The idea of setting up a grass-roots organizing operation developed after the 1984 campaign, Beckel said, when he and Finchem realized that their experiences in politics was a substantial resource.

"People who did precincts for us, people who did volunteer work for us . . . people who were paid organizers, people who were mayors, Democratic Party people" -- these political activists, Beckel said, provided an opportunity to set up a different kind of grass-roots service, compared with most Washington-based operations, which use direct-mail techniques to provoke constituents to write their senators or representatives.

Beckel described the rationale. "We thought we have a different slant which is that we would actually take people out and put them on the ground in a congressional district and say,'These are professional organizers and here's what the issue is,' and begin to organize, so that you get quality grass-roots activity . . . .

"You find out it's like organizing for a candidate who's got a particular point of view, who's got a particular constituency. Tax exempt bonds have [as sources of constituent support] school loans, dormitories, waste-water treatment centers, stadiums, you can go down the line and you start to look at all the people who are affected by it, and it sort of becomes an organizer's dream."

Asked about the tactic of creating phony names, such as the Alliance to Save the Ocean, Beckel said criticism of the maneuver is "a lot of bull."

"I've been putting together alliances since the day I got out of the Peace Corps," he added.

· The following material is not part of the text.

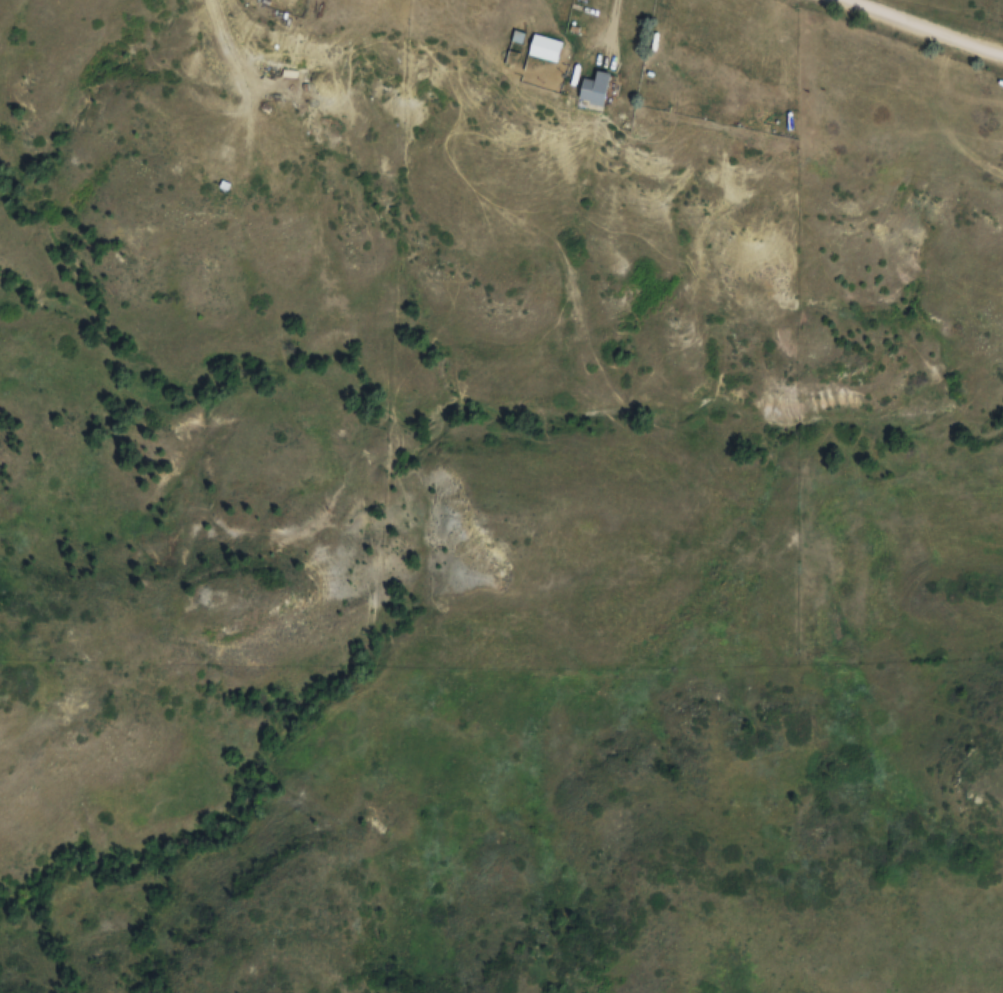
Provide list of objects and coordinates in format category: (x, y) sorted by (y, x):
road: (927, 26)
building: (545, 48)
building: (594, 85)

"I don't care if it was the Committee to Impeach the President, which I started against Richard Nixon in 1973 and sold bumper stickers, or whether it was the Committee to Save the (C&0) Canal . . . .

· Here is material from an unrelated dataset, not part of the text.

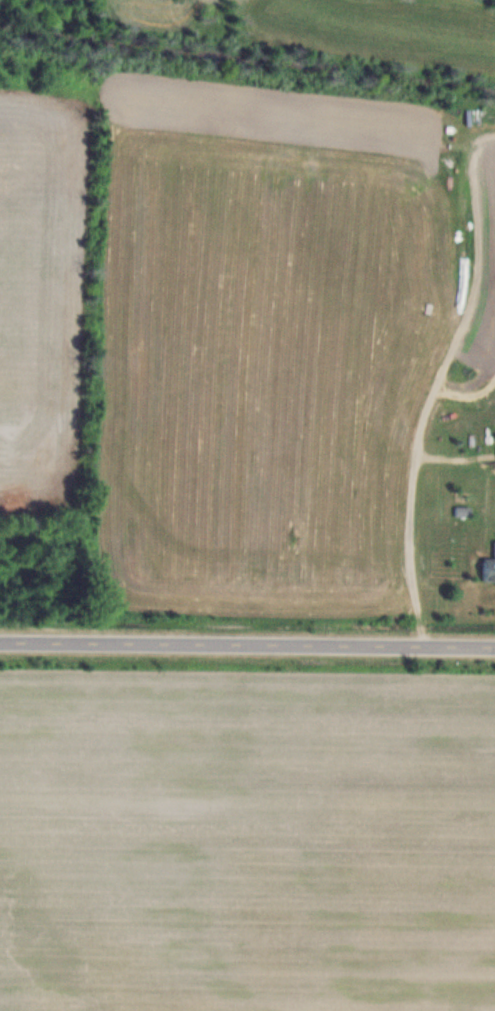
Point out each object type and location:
building: (489, 569)
road: (247, 651)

"Why does Walter Mondale call his committee the Committee for the Future of America as opposed to the Walter Mondale Committee; why does [Rep.] Jack Kemp call his the Committee for America's Brighter Future? [Kemp's group is called the Campaign for Prosperity.]

"It's so . . . hypocritical to be attacking that, because that's what we do all the time. So we put together alliances of people and we come up with a name of an association or group and we do a campaign. We've done it for years. That's the answer. We got a hell of a good response."

None of the partners in National Strategies would detail how well the firm is doing, although each said it is, in its first year, producing much more money than he had anticipated.

Asked to compare their success with that of a major Republican firm, Black, Manafort and Stone, where partners this year say they may each make $400,000 or more, Finchem said current projections suggest that he, Beckel and Aylward will reach that level within a couple of years.

"This is Year Five for them [Black, Manafort and Stone]. I wouldn't be surprised if we weren't somewhere in their range by the end of Year Three."